[Transcribed page contents]
※

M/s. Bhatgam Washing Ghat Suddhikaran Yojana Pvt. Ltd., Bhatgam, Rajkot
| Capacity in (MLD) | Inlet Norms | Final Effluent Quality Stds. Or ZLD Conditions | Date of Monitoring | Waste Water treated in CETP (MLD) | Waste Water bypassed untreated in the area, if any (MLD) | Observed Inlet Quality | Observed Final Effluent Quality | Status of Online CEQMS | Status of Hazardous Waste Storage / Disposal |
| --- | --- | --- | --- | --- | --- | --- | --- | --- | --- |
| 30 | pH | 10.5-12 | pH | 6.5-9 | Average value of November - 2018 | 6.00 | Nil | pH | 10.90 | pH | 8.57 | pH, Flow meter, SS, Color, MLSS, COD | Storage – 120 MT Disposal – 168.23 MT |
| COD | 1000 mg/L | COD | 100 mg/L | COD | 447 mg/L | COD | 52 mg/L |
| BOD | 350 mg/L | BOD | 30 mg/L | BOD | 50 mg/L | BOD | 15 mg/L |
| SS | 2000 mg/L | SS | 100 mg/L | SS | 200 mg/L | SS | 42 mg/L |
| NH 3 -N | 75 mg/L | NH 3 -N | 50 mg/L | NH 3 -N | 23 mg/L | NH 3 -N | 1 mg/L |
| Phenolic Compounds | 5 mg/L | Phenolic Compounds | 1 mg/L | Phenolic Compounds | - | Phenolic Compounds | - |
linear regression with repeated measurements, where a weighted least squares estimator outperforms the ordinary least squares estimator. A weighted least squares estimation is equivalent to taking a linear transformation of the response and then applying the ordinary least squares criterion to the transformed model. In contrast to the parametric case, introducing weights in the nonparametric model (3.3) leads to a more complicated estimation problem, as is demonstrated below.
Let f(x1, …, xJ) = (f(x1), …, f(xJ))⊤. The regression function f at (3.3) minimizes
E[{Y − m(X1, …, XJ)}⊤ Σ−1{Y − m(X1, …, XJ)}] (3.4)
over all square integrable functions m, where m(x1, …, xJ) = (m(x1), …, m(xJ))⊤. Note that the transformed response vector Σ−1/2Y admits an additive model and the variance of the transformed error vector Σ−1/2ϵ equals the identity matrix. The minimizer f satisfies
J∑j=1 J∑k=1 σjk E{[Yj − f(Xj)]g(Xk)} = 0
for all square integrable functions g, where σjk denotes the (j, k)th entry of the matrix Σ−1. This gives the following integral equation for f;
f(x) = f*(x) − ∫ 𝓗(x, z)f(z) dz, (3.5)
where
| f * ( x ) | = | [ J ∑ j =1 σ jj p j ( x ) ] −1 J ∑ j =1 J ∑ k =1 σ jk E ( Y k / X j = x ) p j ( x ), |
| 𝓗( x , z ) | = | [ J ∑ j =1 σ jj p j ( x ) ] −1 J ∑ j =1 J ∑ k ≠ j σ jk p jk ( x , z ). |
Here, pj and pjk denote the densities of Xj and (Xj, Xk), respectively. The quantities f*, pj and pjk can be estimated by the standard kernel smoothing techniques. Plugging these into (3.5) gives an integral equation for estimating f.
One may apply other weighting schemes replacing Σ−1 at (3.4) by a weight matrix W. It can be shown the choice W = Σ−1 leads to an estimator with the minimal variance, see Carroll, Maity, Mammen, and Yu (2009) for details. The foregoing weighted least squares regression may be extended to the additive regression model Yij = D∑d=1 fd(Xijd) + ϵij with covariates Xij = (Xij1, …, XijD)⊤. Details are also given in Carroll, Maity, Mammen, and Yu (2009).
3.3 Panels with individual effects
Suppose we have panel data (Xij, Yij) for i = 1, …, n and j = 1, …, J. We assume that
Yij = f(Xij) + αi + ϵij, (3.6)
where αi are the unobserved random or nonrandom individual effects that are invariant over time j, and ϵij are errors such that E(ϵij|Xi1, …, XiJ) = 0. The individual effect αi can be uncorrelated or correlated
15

※

**Task goal:**
Copy out the records once more. Match them exactly.

**Answer section:**
M/s. Bhatgam Washing Ghat Suddhikaran Yojana Pvt. Ltd., Bhatgam, Rajkot
| Capacity in (MLD) | Inlet Norms | Final Effluent Quality Stds. Or ZLD Conditions | Date of Monitoring | Waste Water treated in CETP (MLD) | Waste Water bypassed untreated in the area, if any (MLD) | Observed Inlet Quality | Observed Final Effluent Quality | Status of Online CEQMS | Status of Hazardous Waste Storage / Disposal |
| --- | --- | --- | --- | --- | --- | --- | --- | --- | --- |
| 30 | pH | 10.5-12 | pH | 6.5-9 | Average value of November - 2018 | 6.00 | Nil | pH | 10.90 | pH | 8.57 | pH, Flow meter, SS, Color, MLSS, COD | Storage – 120 MT Disposal – 168.23 MT |
| COD | 1000 mg/L | COD | 100 mg/L | COD | 447 mg/L | COD | 52 mg/L |
| BOD | 350 mg/L | BOD | 30 mg/L | BOD | 50 mg/L | BOD | 15 mg/L |
| SS | 2000 mg/L | SS | 100 mg/L | SS | 200 mg/L | SS | 42 mg/L |
| NH 3 -N | 75 mg/L | NH 3 -N | 50 mg/L | NH 3 -N | 23 mg/L | NH 3 -N | 1 mg/L |
| Phenolic Compounds | 5 mg/L | Phenolic Compounds | 1 mg/L | Phenolic Compounds | - | Phenolic Compounds | - |
linear regression with repeated measurements, where a weighted least squares estimator outperforms the ordinary least squares estimator. A weighted least squares estimation is equivalent to taking a linear transformation of the response and then applying the ordinary least squares criterion to the transformed model. In contrast to the parametric case, introducing weights in the nonparametric model (3.3) leads to a more complicated estimation problem, as is demonstrated below.
Let f(x1, …, xJ) = (f(x1), …, f(xJ))⊤. The regression function f at (3.3) minimizes
E[{Y − m(X1, …, XJ)}⊤ Σ−1{Y − m(X1, …, XJ)}] (3.4)
over all square integrable functions m, where m(x1, …, xJ) = (m(x1), …, m(xJ))⊤. Note that the transformed response vector Σ−1/2Y admits an additive model and the variance of the transformed error vector Σ−1/2ϵ equals the identity matrix. The minimizer f satisfies
J∑j=1 J∑k=1 σjk E{[Yj − f(Xj)]g(Xk)} = 0
for all square integrable functions g, where σjk denotes the (j, k)th entry of the matrix Σ−1. This gives the following integral equation for f;
f(x) = f*(x) − ∫ 𝓗(x, z)f(z) dz, (3.5)
where
| f * ( x ) | = | [ J ∑ j =1 σ jj p j ( x ) ] −1 J ∑ j =1 J ∑ k =1 σ jk E ( Y k / X j = x ) p j ( x ), |
| 𝓗( x , z ) | = | [ J ∑ j =1 σ jj p j ( x ) ] −1 J ∑ j =1 J ∑ k ≠ j σ jk p jk ( x , z ). |
Here, pj and pjk denote the densities of Xj and (Xj, Xk), respectively. The quantities f*, pj and pjk can be estimated by the standard kernel smoothing techniques. Plugging these into (3.5) gives an integral equation for estimating f.
One may apply other weighting schemes replacing Σ−1 at (3.4) by a weight matrix W. It can be shown the choice W = Σ−1 leads to an estimator with the minimal variance, see Carroll, Maity, Mammen, and Yu (2009) for details. The foregoing weighted least squares regression may be extended to the additive regression model Yij = D∑d=1 fd(Xijd) + ϵij with covariates Xij = (Xij1, …, XijD)⊤. Details are also given in Carroll, Maity, Mammen, and Yu (2009).
3.3 Panels with individual effects
Suppose we have panel data (Xij, Yij) for i = 1, …, n and j = 1, …, J. We assume that
Yij = f(Xij) + αi + ϵij, (3.6)
where αi are the unobserved random or nonrandom individual effects that are invariant over time j, and ϵij are errors such that E(ϵij|Xi1, …, XiJ) = 0. The individual effect αi can be uncorrelated or correlated
15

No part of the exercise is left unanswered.